**TASK DETAILS:** Repeat only the stretch of lines below that runs from the line with "Neues von Schüler*innen" through the line with "Tarification", unaltered.

(Items from a data source)
══════════
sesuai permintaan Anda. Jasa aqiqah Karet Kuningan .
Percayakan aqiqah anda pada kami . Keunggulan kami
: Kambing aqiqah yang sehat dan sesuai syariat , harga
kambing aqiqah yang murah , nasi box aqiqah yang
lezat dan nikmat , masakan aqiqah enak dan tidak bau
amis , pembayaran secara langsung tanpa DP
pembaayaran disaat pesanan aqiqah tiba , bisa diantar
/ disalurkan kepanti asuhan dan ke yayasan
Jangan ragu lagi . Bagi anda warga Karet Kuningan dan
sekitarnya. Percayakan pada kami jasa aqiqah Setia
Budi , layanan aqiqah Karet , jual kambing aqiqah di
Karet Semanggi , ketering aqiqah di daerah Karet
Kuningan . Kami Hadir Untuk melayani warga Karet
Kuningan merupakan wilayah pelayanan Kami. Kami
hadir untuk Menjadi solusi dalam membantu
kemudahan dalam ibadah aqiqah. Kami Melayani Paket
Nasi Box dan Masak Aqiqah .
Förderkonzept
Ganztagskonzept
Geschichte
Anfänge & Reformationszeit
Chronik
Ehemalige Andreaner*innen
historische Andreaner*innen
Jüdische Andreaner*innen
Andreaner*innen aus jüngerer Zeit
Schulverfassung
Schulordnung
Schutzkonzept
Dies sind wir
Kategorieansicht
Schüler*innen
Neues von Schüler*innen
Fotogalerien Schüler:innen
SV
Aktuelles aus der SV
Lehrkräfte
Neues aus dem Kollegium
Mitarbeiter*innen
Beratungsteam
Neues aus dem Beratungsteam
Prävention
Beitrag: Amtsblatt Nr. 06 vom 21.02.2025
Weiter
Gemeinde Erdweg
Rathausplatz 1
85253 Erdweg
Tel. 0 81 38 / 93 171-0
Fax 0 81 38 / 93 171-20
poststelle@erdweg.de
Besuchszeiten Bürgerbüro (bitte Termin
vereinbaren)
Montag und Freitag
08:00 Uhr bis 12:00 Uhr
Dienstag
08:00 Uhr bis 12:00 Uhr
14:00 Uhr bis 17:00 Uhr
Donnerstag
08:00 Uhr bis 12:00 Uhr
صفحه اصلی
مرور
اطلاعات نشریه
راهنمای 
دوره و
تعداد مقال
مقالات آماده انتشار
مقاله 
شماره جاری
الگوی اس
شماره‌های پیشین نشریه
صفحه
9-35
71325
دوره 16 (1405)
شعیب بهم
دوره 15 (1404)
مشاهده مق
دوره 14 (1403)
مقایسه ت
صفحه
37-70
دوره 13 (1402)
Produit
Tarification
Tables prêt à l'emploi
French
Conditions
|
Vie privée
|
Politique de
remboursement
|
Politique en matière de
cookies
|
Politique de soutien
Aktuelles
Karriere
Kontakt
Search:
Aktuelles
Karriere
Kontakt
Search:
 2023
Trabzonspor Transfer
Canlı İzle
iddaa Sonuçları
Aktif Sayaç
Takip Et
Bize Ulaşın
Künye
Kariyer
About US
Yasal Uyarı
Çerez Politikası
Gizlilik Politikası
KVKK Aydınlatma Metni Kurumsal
══════════
**REPLY TO THE TASK:**
Neues von Schüler*innen
Fotogalerien Schüler:innen
SV
Aktuelles aus der SV
Lehrkräfte
Neues aus dem Kollegium
Mitarbeiter*innen
Beratungsteam
Neues aus dem Beratungsteam
Prävention
Beitrag: Amtsblatt Nr. 06 vom 21.02.2025
Weiter
Gemeinde Erdweg
Rathausplatz 1
85253 Erdweg
Tel. 0 81 38 / 93 171-0
Fax 0 81 38 / 93 171-20
poststelle@erdweg.de
Besuchszeiten Bürgerbüro (bitte Termin
vereinbaren)
Montag und Freitag
08:00 Uhr bis 12:00 Uhr
Dienstag
08:00 Uhr bis 12:00 Uhr
14:00 Uhr bis 17:00 Uhr
Donnerstag
08:00 Uhr bis 12:00 Uhr
صفحه اصلی
مرور
اطلاعات نشریه
راهنمای 
دوره و
تعداد مقال
مقالات آماده انتشار
مقاله 
شماره جاری
الگوی اس
شماره‌های پیشین نشریه
صفحه
9-35
71325
دوره 16 (1405)
شعیب بهم
دوره 15 (1404)
مشاهده مق
دوره 14 (1403)
مقایسه ت
صفحه
37-70
دوره 13 (1402)
Produit
Tarification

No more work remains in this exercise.